▸ **TASK DIRECTIONS**:
Would you reproduce exactly the lines below from the one holding "creates an empty" through the one holding "delete github directory", inclusive, and no others?

START DATASET CONTENT

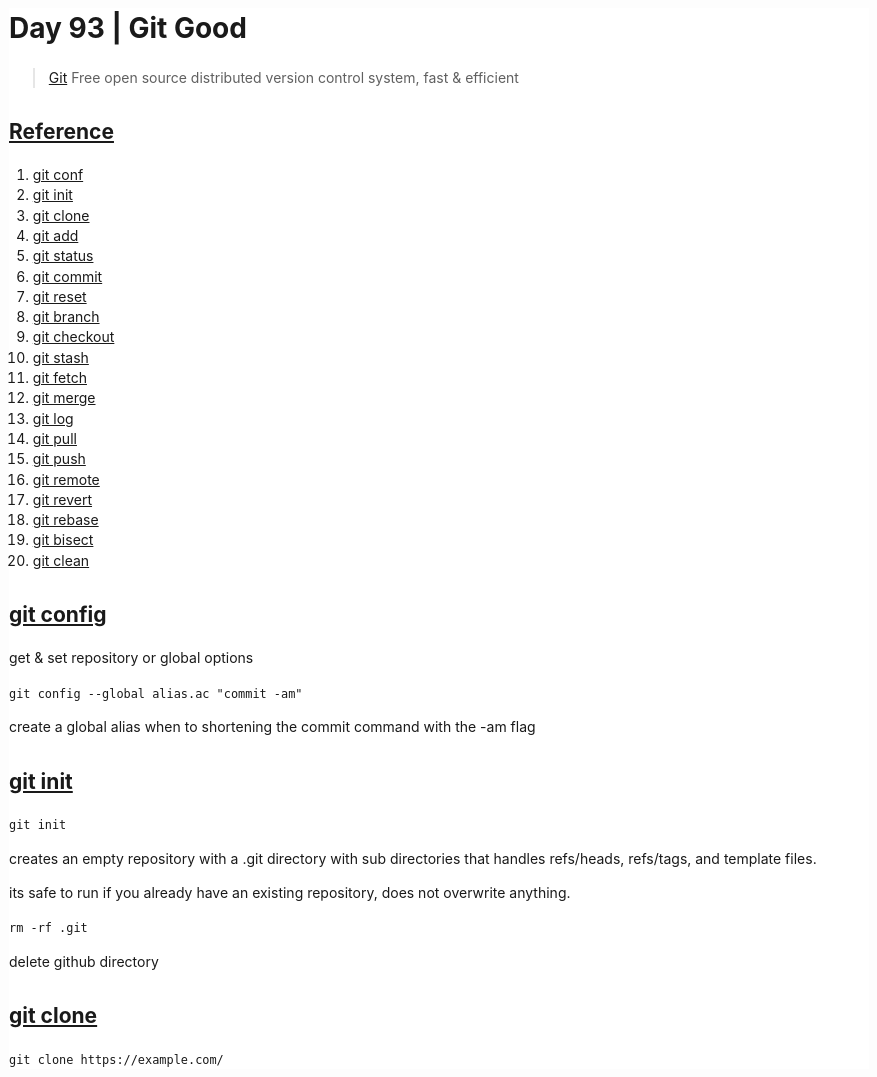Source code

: # Day 93 | Git Good

[1]: https://git-scm.com/

> [Git][1] Free open source distributed version control system, fast & efficient

## [Reference](https://git-scm.com/docs)

1. [git conf](#git-config)
1. [git init](#git-init)
1. [git clone](#git-clone)
1. [git add](#git-add)
1. [git status](#git-status)
1. [git commit](#git-commit)
1. [git reset](#git-reset)
1. [git branch](#git-branch)
1. [git checkout](#git-checkout)
1. [git stash](#git-stash)
1. [git fetch](#git-fetch)
1. [git merge](#git-merge)
1. [git log](#git-log)
1. [git pull](#git-pull)
1. [git push](#git-push)
1. [git remote](#git-remote)
1. [git revert](#git-revert)
1. [git rebase](#git-rebase)
1. [git bisect](#git-bisect)
1. [git clean](#git-clean)

## [git config](https://git-scm.com/docs/git-config)

get & set repository or global options

`git config --global alias.ac "commit -am"`

create a global alias when to shortening the commit command with the -am flag

## [git init](https://git-scm.com/docs/git-init)

`git init`

creates an empty repository with a .git directory with sub directories that handles refs/heads, refs/tags, and template files.

its safe to run if you already have an existing repository, does not overwrite anything.

`rm -rf .git`

delete github directory

## [git clone](https://git-scm.com/docs/git-clone)

`git clone https://example.com/`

END DATASET CONTENT

▸ **YOUR SOLUTION**:
creates an empty repository with a .git directory with sub directories that handles refs/heads, refs/tags, and template files.

its safe to run if you already have an existing repository, does not overwrite anything.

`rm -rf .git`

delete github directory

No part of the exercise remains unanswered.